= Reading passage =
######
I wanted a battery charger that worked well, handled each cell independently and did so much more than just charge batteries. So I made my own. It has been a huge project (ask my wife) that has taken countless hours and a lot of personal money. I dream of making it even better with more features if this project goes well. By supporting this project you will not only be helping me complete this version, but you will be helping me develop a more completed, commercial ready, version for the future. As a backer I will also be using your input on some of the form and function aspects of my next version.
So what does this version do? First and foremost, it charges AA NiMh batteries. It also cycles new batteries to break them in before their first use to ensure maximum performance. It can refresh batteries that have been in storage or help you identify rechargeable batteries that need to be replaced. It can make sure that batteries are completely drained before recharging them or it can even do a single charge-discharge-charge cycle to report the actual capacity of the battery. Everything including voltage, temperature, current, impedance and estimated health of the battery is stored to an SD card on the bottom of the charger (for viewing and additional analysis on the computer). The file format is designed for easy importing into your favorite spreadsheet program (Excel, Google docs, Open Office etc.). I am also finishing a Processing sketch (check out processing.org if you don't know what it is) to help with visualization of the data and to produce consistent image plots from the data for sharing and comparing.
######
= Given entries =
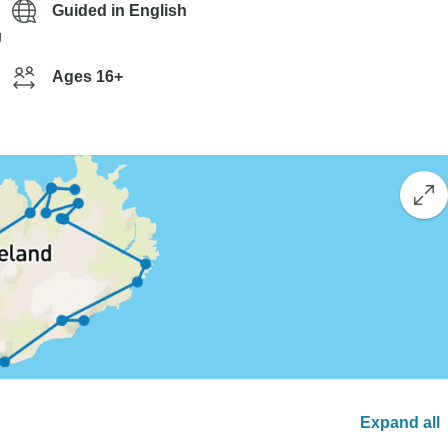
Guided in English
g
Ages 16+
Expand all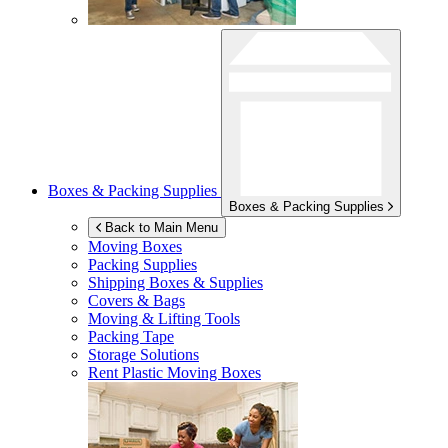
Boxes & Packing Supplies
Boxes & Packing Supplies
Back to Main Menu
Moving Boxes
Packing Supplies
Shipping Boxes & Supplies
Covers & Bags
Moving & Lifting Tools
Packing Tape
Storage Solutions
Rent Plastic Moving Boxes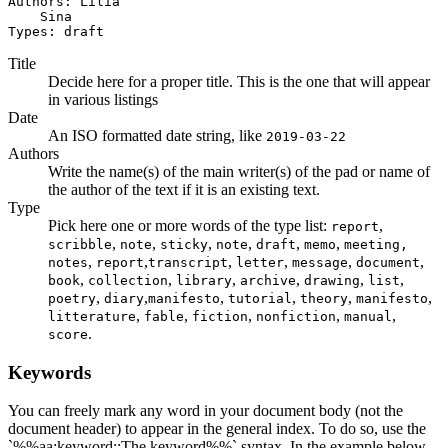
Authors: Lilia

    Sina

Types: draft
Title
Decide here for a proper title. This is the one that will appear
in various listings
Date
An ISO formatted date string, like
2019-03-22
Authors
Write the name(s) of the main writer(s) of the pad or name of
the author of the text if it is an existing text.
Type
Pick here one or more words of the type list:
,
report
,
,
,
,
,
,
scribble
note
sticky
note
draft
memo
meeting,
,
,
,
,
,
,
notes
report
transcript
letter
message
document
,
,
,
,
,
,
book
collection
library
archive
drawing
list
,
,
,
,
,
,
poetry
diary
manifesto
tutorial
theory
manifesto
,
,
,
,
,
litterature
fable
fiction
nonfiction
manual
.
score
Keywords
You can freely mark any word in your document body (not the
document header) to appear in the general index. To do so, use the
`%%aa:keyword::The keyword%%` syntax. In the example below,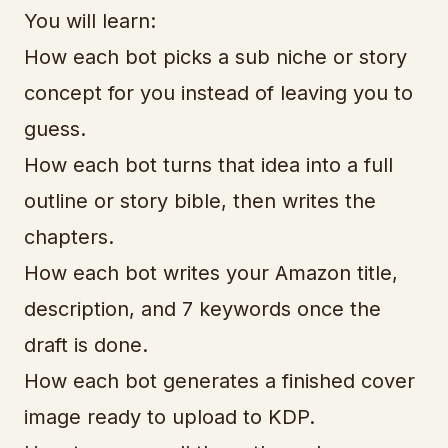
You will learn:
How each bot picks a sub niche or story
concept for you instead of leaving you to
guess.
How each bot turns that idea into a full
outline or story bible, then writes the
chapters.
How each bot writes your Amazon title,
description, and 7 keywords once the
draft is done.
How each bot generates a finished cover
image ready to upload to KDP.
######
= Check your understanding =
(A) For each statement below, say whether it agrees with the battery charger description, answering yes or no and quoting the words of the description that decide it: (i) the charger saves its data to an SD card on its bottom; (ii) the charger is built mainly for AAA lithium batteries; (iii) the Processing sketch for viewing the data is already complete.
(B) Translate this sentence from the battery charger description into Spanish: "The file format is designed for easy importing into your favorite spreadsheet program (Excel, Google docs, Open Office etc.)."
The material comes from another source.

= Expected outputs =
(A)
(i) Yes: "is stored to an SD card on the bottom of the charger"
(ii) No: "First and foremost, it charges AA NiMh batteries."
(iii) No: "I am also finishing a Processing sketch"

(B) El formato de archivo está diseñado para importarse fácilmente en tu programa de hojas de cálculo favorito (Excel, Google docs, Open Office, etc.).